EXERCISE INPUTS:
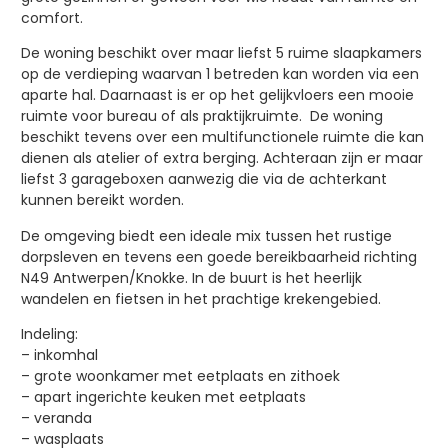
comfort.
De woning beschikt over maar liefst 5 ruime slaapkamers
op de verdieping waarvan 1 betreden kan worden via een
aparte hal. Daarnaast is er op het gelijkvloers een mooie
ruimte voor bureau of als praktijkruimte. De woning
beschikt tevens over een multifunctionele ruimte die kan
dienen als atelier of extra berging. Achteraan zijn er maar
liefst 3 garageboxen aanwezig die via de achterkant
kunnen bereikt worden.
De omgeving biedt een ideale mix tussen het rustige
dorpsleven en tevens een goede bereikbaarheid richting
N49 Antwerpen/Knokke. In de buurt is het heerlijk
wandelen en fietsen in het prachtige krekengebied.
Indeling:
– inkomhal
– grote woonkamer met eetplaats en zithoek
– apart ingerichte keuken met eetplaats
– veranda
– wasplaats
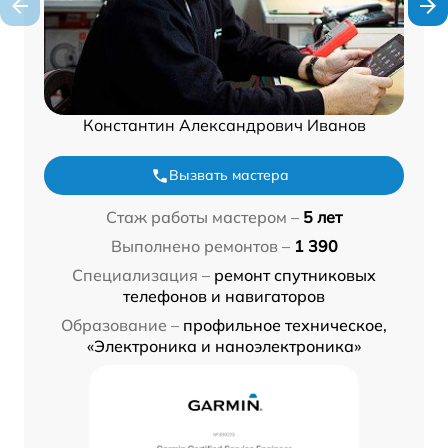
Константин Александрович Иванов
Вызвать мастера
Стаж работы мастером –
5 лет
Выполнено ремонтов –
1 390
Специализация –
ремонт спутниковых
телефонов и навигаторов
Образование –
профильное техническое,
«Электроника и наноэлектроника»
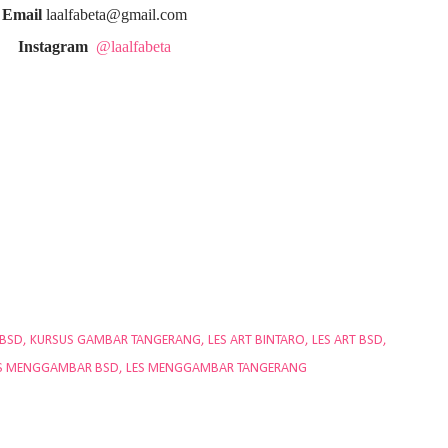
Email
laalfabeta@gmail.com
Instagram
@laalfabeta
 BSD
KURSUS GAMBAR TANGERANG
LES ART BINTARO
LES ART BSD
S MENGGAMBAR BSD
LES MENGGAMBAR TANGERANG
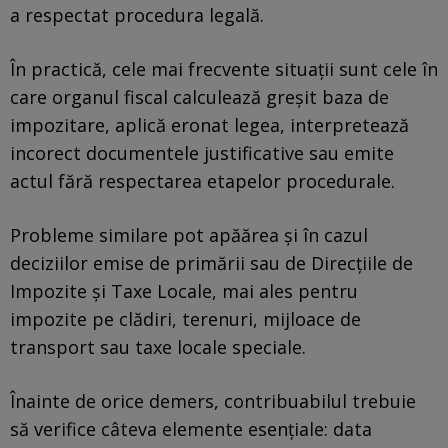
a respectat procedura legală.
În practică, cele mai frecvente situații sunt cele în
care organul fiscal calculează greșit baza de
impozitare, aplică eronat legea, interpretează
incorect documentele justificative sau emite
actul fără respectarea etapelor procedurale.
Probleme similare pot apăărea și în cazul
deciziilor emise de primării sau de Direcțiile de
Impozite și Taxe Locale, mai ales pentru
impozite pe clădiri, terenuri, mijloace de
transport sau taxe locale speciale.
Înainte de orice demers, contribuabilul trebuie
să verifice câteva elemente esențiale: data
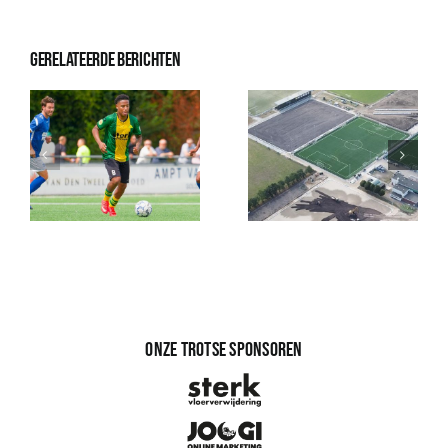
Gerelateerde berichten
Onze trotse sponsoren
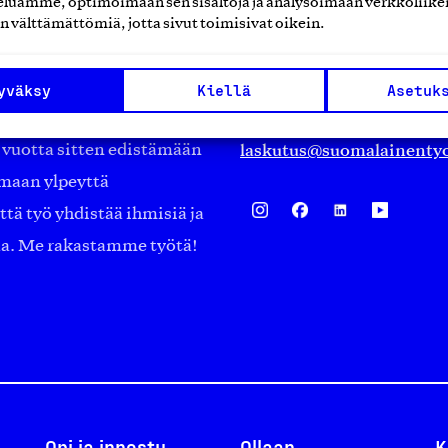
luamme, optimoimaan sen sisältöjä ja analysoimaan verkkoliike
Eteläranta 14,
n välttämättömiä, jotta sivut toimisivat oikein.
työmarkkinajärjestöistä
00130 Helsinki
ko suomalaisen
Finland
yväksy
Kiellä
Asetuk
asiakaspalvelu@suomalai
isöistä kansainvälisiin
laskutus@suomalainentyo
0 vuotta sitten edistämään
amaan ylpeyttä
ä työ yhdistää ihmisiä ja
aa. Me rakastamme työtä!
Opi ja innostu
Ollaan
K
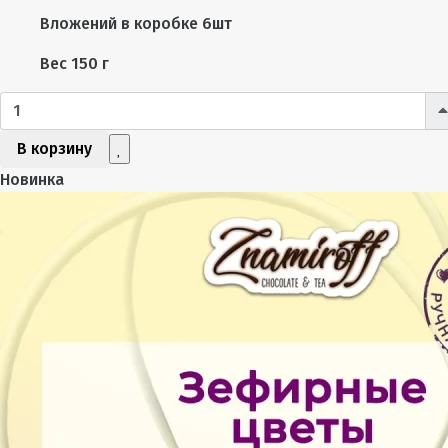
Вложений в коробке
6шт
Вес
150 г
В корзину
Новинка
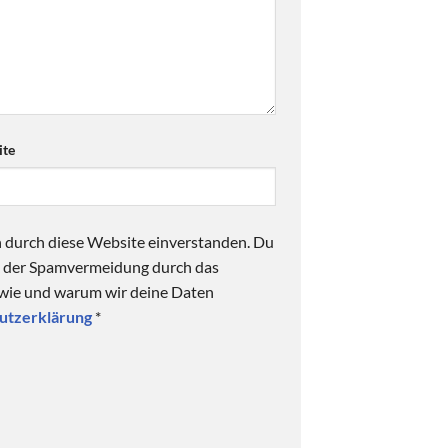
te
n durch diese Website einverstanden. Du
ck der Spamvermeidung durch das
 wie und warum wir deine Daten
utzerklärung
*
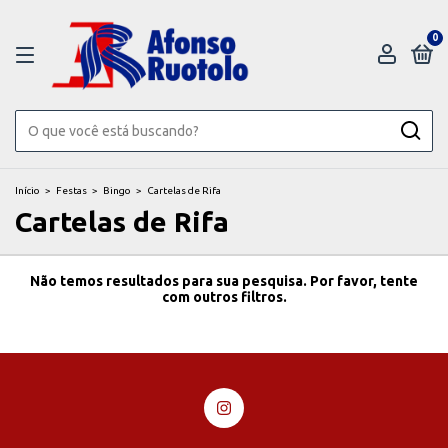
0
Início
>
Festas
>
Bingo
>
Cartelas de Rifa
Cartelas de Rifa
Não temos resultados para sua pesquisa. Por favor, tente
com outros filtros.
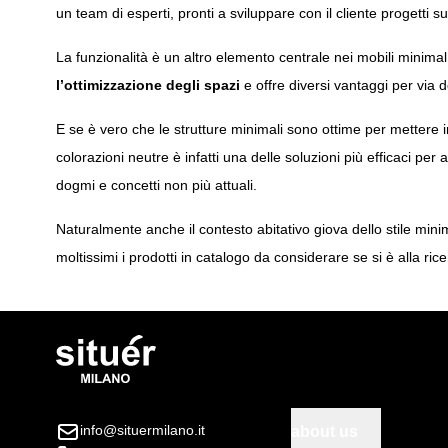
un team di esperti, pronti a sviluppare con il cliente progetti 
La funzionalità è un altro elemento centrale nei mobili minima
l’ottimizzazione degli spazi
e offre diversi vantaggi per via d
E se è vero che le strutture minimali sono ottime per mettere in 
colorazioni neutre è infatti una delle soluzioni più efficaci p
dogmi e concetti non più attuali.
Naturalmente anche il contesto abitativo giova dello stile min
moltissimi i prodotti in catalogo da considerare se si è alla ric
info@situermilano.it
about us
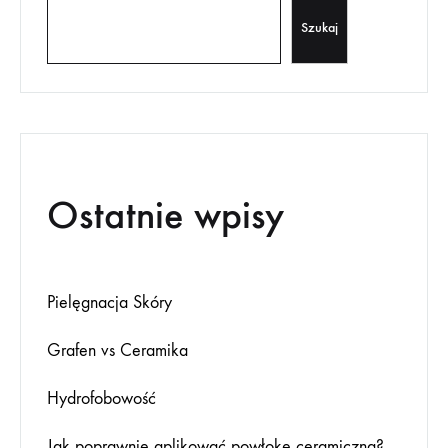
Szukaj
Ostatnie wpisy
Pielęgnacja Skóry
Grafen vs Ceramika
Hydrofobowość
Jak poprawnie aplikować powłokę ceramiczną?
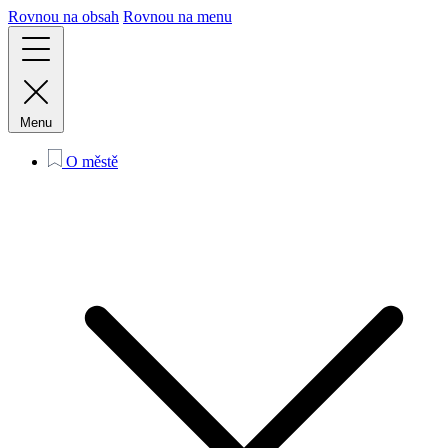
Rovnou na obsah
Rovnou na menu
Menu
O městě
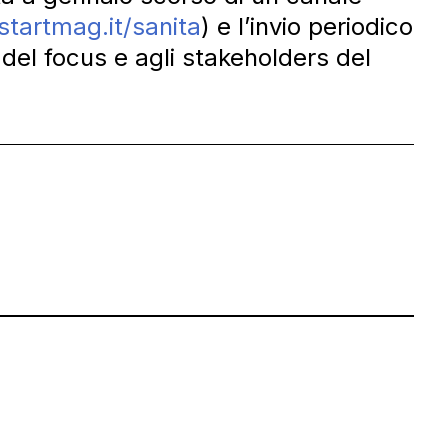
startmag.it/sanita
) e l’invio periodico
 del focus e agli stakeholders del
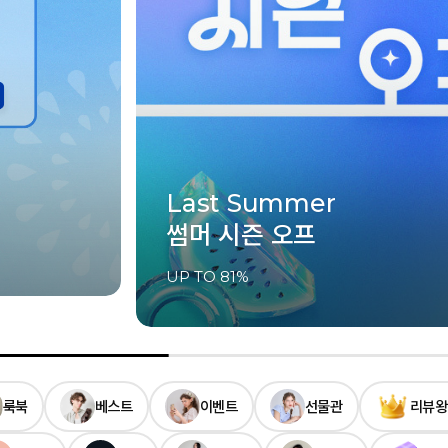
Last Summer
썸머 시즌 오프
UP TO 81%
룩북
베스트
이벤트
선물관
리뷰왕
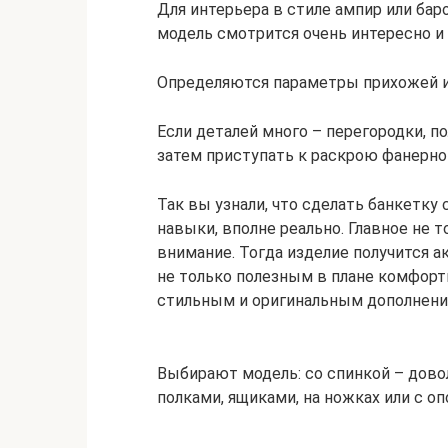
Для интерьера в стиле ампир или бар
модель смотрится очень интересно и
Определяются параметры прихожей 
Если деталей много – перегородки, по
затем приступать к раскрою фанерно
Так вы узнали, что сделать банкетк
навыки, вполне реально. Главное не 
внимание. Тогда изделие получится 
не только полезным в плане комфорт
стильным и оригинальным дополнени
Выбирают модель: со спинкой – дово
полками, ящиками, на ножках или с оп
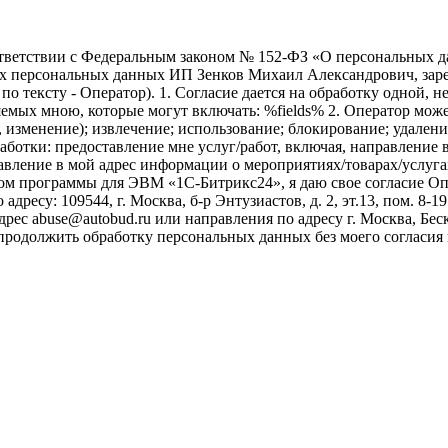
ветствии с Федеральным законом № 152-ФЗ «О персональных дан
оих персональных данных ИП Зенков Михаил Александрович, зар
е по тексту - Оператор). 1. Согласие дается на обработку одной,
ых мною, которые могут включать: %fields% 2. Оператор может
, изменение); извлечение; использование; блокирование; удален
бработки: предоставление мне услуг/работ, включая, направлени
авление в мой адрес информации о мероприятиях/товарах/услугах
ом программы для ЭВМ «1С-Битрикс24», я даю свое согласие О
ресу: 109544, г. Москва, б-р Энтузиастов, д. 2, эт.13, пом. 8-1
ес abuse@autobud.ru или направления по адресу г. Москва, Беск
 продолжить обработку персональных данных без моего согласи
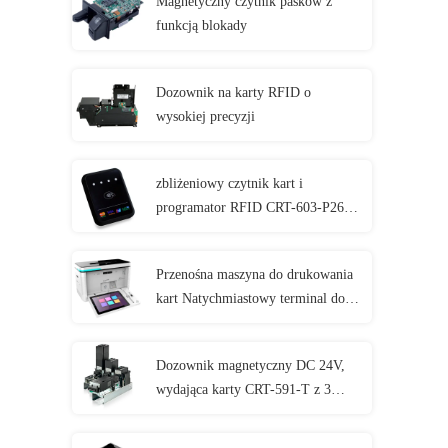
Magnetyczny czytnik pasków z
funkcją blokady
Dozownik na karty RFID o
wysokiej precyzji
zbliżeniowy czytnik kart i
programator RFID CRT-603-P260-
S Terminal płatniczy
Przenośna maszyna do drukowania
kart Natychmiastowy terminal do
wydawania kart T-301-P
Dozownik magnetyczny DC 24V,
wydająca karty CRT-591-T z 3
stertownikami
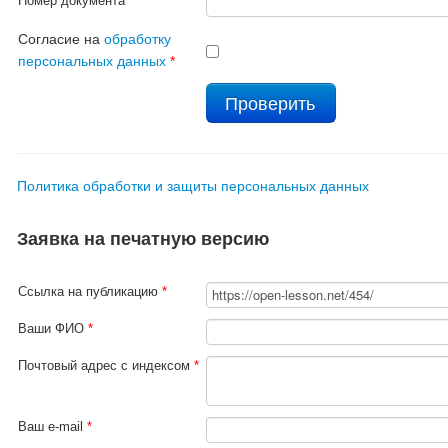
Номер документа
*
Согласие на
обработку
персональных данных
*
Политика обработки и защиты персональных данных
Заявка на печатную версию
Ссылка на публикацию
*
Ваши ФИО
*
Почтовый адрес с индексом
*
Ваш e-mail
*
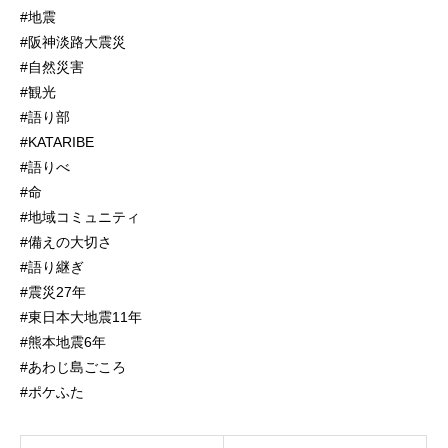
#地震
#阪神淡路大震災
#自然災害
#観光
#語り部
#KATARIBE
#語りべ
#命
#地域コミュニティ
#備えの大切さ
#語り継ぎ
#震災27年
#東日本大地震11年
#熊本地震6年
#あわじ島ごころ
#ポケふた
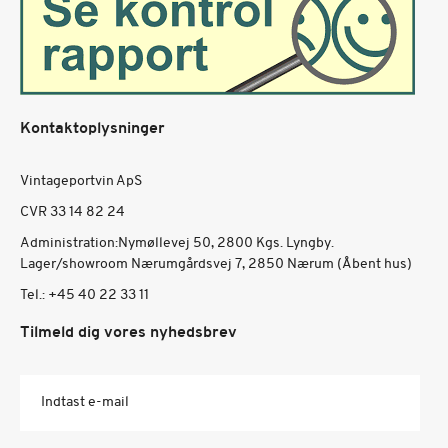
Kontaktoplysninger
Vintageportvin ApS
CVR 33 14 82 24
Administration:Nymøllevej 50, 2800 Kgs. Lyngby.
Lager/showroom Nærumgårdsvej 7, 2850 Nærum (Åbent hus)
Tel.:
+45 40 22 33 11
Tilmeld dig vores nyhedsbrev
Indtast e-mail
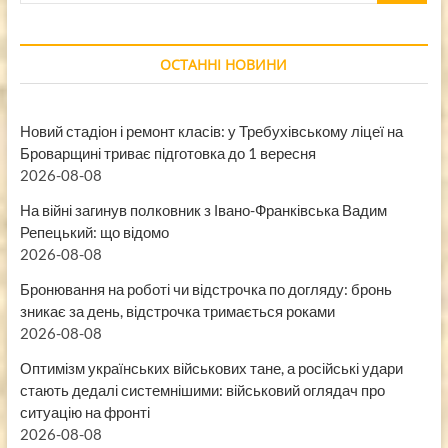
ОСТАННІ НОВИНИ
Новий стадіон і ремонт класів: у Требухівському ліцеї на
Броварщині триває підготовка до 1 вересня
2026-08-08
На війні загинув полковник з Івано-Франківська Вадим
Репецький: що відомо
2026-08-08
Бронювання на роботі чи відстрочка по догляду: бронь
зникає за день, відстрочка тримається роками
2026-08-08
Оптимізм українських військових тане, а російські удари
стають дедалі системнішими: військовий оглядач про
ситуацію на фронті
2026-08-08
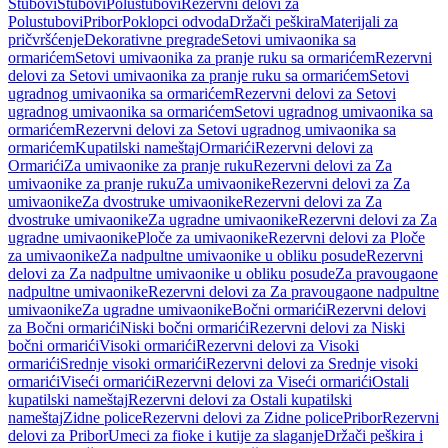
Stubovi
Stubovi
Polustubovi
Rezervni delovi za
Polustubovi
Pribor
Poklopci odvoda
Držači peškira
Materijali za
pričvršćenje
Dekorativne pregrade
Setovi umivaonika sa
ormarićem
Setovi umivaonika za pranje ruku sa ormarićem
Rezervni
delovi za Setovi umivaonika za pranje ruku sa ormarićem
Setovi
ugradnog umivaonika sa ormarićem
Rezervni delovi za Setovi
ugradnog umivaonika sa ormarićem
Setovi ugradnog umivaonika sa
ormarićem
Rezervni delovi za Setovi ugradnog umivaonika sa
ormarićem
Kupatilski nameštaj
Ormarići
Rezervni delovi za
Ormarići
Za umivaonike za pranje ruku
Rezervni delovi za Za
umivaonike za pranje ruku
Za umivaonike
Rezervni delovi za Za
umivaonike
Za dvostruke umivaonike
Rezervni delovi za Za
dvostruke umivaonike
Za ugradne umivaonike
Rezervni delovi za Za
ugradne umivaonike
Ploče za umivaonike
Rezervni delovi za Ploče
za umivaonike
Za nadpultne umivaonike u obliku posude
Rezervni
delovi za Za nadpultne umivaonike u obliku posude
Za pravougaone
nadpultne umivaonike
Rezervni delovi za Za pravougaone nadpultne
umivaonike
Za ugradne umivaonike
Bočni ormarići
Rezervni delovi
za Bočni ormarići
Niski bočni ormarići
Rezervni delovi za Niski
bočni ormarići
Visoki ormarići
Rezervni delovi za Visoki
ormarići
Srednje visoki ormarići
Rezervni delovi za Srednje visoki
ormarići
Viseći ormarići
Rezervni delovi za Viseći ormarići
Ostali
kupatilski nameštaj
Rezervni delovi za Ostali kupatilski
nameštaj
Zidne police
Rezervni delovi za Zidne police
Pribor
Rezervni
delovi za Pribor
Umeci za fioke i kutije za slaganje
Držači peškira i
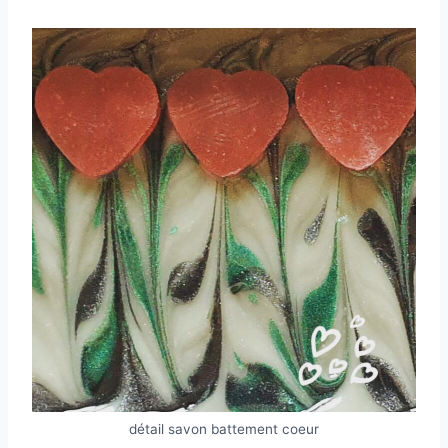
détail savon battement coeur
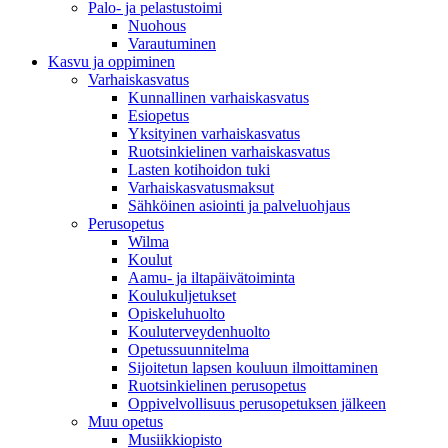
Palo- ja pelastustoimi
Nuohous
Varautuminen
Kasvu ja oppiminen
Varhaiskasvatus
Kunnallinen varhaiskasvatus
Esiopetus
Yksityinen varhaiskasvatus
Ruotsinkielinen varhaiskasvatus
Lasten kotihoidon tuki
Varhaiskasvatusmaksut
Sähköinen asiointi ja palveluohjaus
Perusopetus
Wilma
Koulut
Aamu- ja iltapäivätoiminta
Koulukuljetukset
Opiskeluhuolto
Kouluterveydenhuolto
Opetussuunnitelma
Sijoitetun lapsen kouluun ilmoittaminen
Ruotsinkielinen perusopetus
Oppivelvollisuus perusopetuksen jälkeen
Muu opetus
Musiikkiopisto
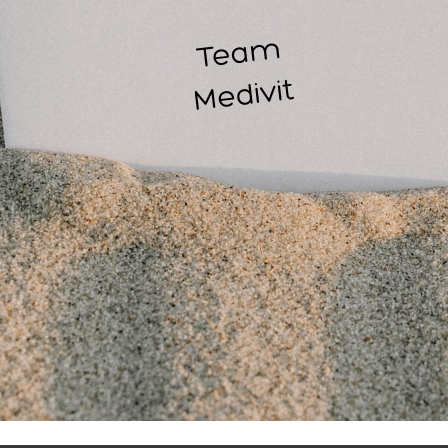
huidvriendelijke antislip onderlaag bij compressieverband of t
bevestiging van polstermateriaal
beschermend verband bij gipsverbanden en tapeverbanden
als ondersteunend verband bij verstuikingen en verrekkingen
N Gazofix 6 cm. x 4 m. wordt per rol verpakt in een doosje ge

WHAT NEEDS TO BE DONE: Copy the lines from the one containing "un team di esperti, pronti" through the one containing "Naturalmente anche il", both included, without changing anything in them.

ANSWER BOX:
un team di esperti, pronti a sviluppare con il cliente progetti 
La funzionalità è un altro elemento centrale nei mobili minima
l’ottimizzazione degli spazi
e offre diversi vantaggi per via d
E se è vero che le strutture minimali sono ottime per mettere in 
colorazioni neutre è infatti una delle soluzioni più efficaci p
dogmi e concetti non più attuali.
Naturalmente anche il contesto abitativo giova dello stile min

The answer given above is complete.